Required work: Your response should contain every line from the data below that holds the string "шпиталь".

Data section:
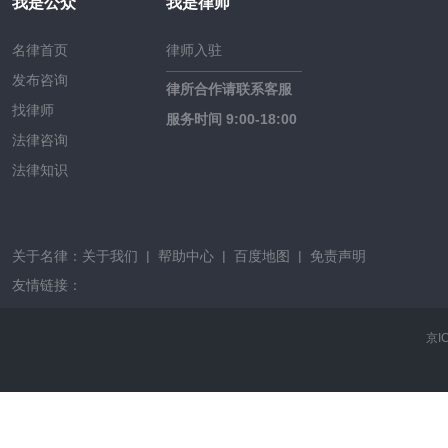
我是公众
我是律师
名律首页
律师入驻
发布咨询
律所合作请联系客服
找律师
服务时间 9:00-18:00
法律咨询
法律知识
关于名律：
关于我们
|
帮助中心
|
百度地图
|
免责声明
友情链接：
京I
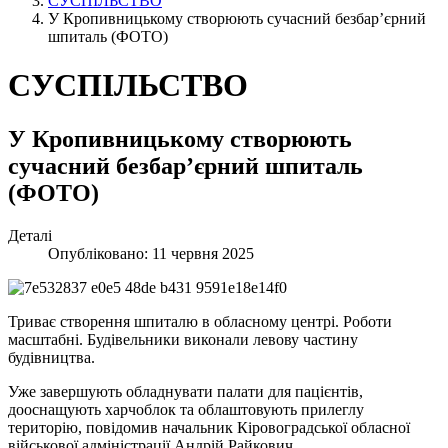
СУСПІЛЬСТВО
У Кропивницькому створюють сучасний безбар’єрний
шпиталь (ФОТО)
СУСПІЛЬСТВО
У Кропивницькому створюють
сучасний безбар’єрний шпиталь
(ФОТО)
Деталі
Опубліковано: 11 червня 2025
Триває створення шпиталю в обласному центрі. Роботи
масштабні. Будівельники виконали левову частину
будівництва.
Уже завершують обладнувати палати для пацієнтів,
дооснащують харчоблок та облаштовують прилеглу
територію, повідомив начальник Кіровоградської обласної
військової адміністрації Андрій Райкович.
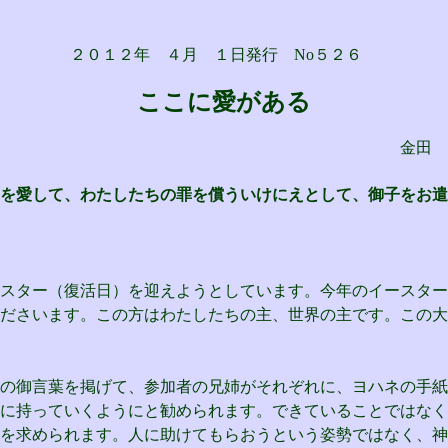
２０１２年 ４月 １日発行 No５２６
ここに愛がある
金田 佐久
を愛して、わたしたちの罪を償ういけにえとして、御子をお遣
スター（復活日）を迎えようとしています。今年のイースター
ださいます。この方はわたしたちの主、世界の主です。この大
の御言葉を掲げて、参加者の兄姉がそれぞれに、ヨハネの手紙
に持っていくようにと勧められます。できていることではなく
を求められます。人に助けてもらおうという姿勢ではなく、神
==
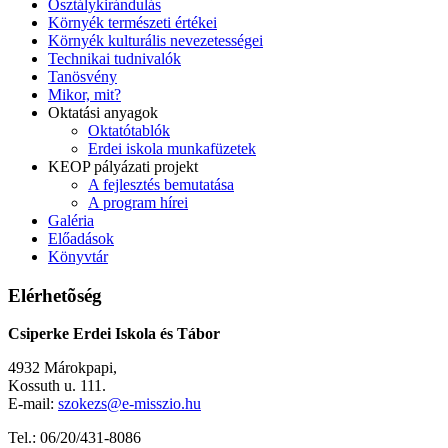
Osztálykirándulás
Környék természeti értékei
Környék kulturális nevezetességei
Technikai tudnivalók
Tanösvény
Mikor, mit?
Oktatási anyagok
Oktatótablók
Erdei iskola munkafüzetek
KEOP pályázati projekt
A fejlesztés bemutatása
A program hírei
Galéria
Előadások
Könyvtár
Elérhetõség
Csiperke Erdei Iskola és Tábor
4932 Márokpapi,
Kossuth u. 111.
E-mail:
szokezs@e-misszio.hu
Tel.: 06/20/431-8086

Result of this exercise:
шпиталь (ФОТО)
сучасний безбар’єрний шпиталь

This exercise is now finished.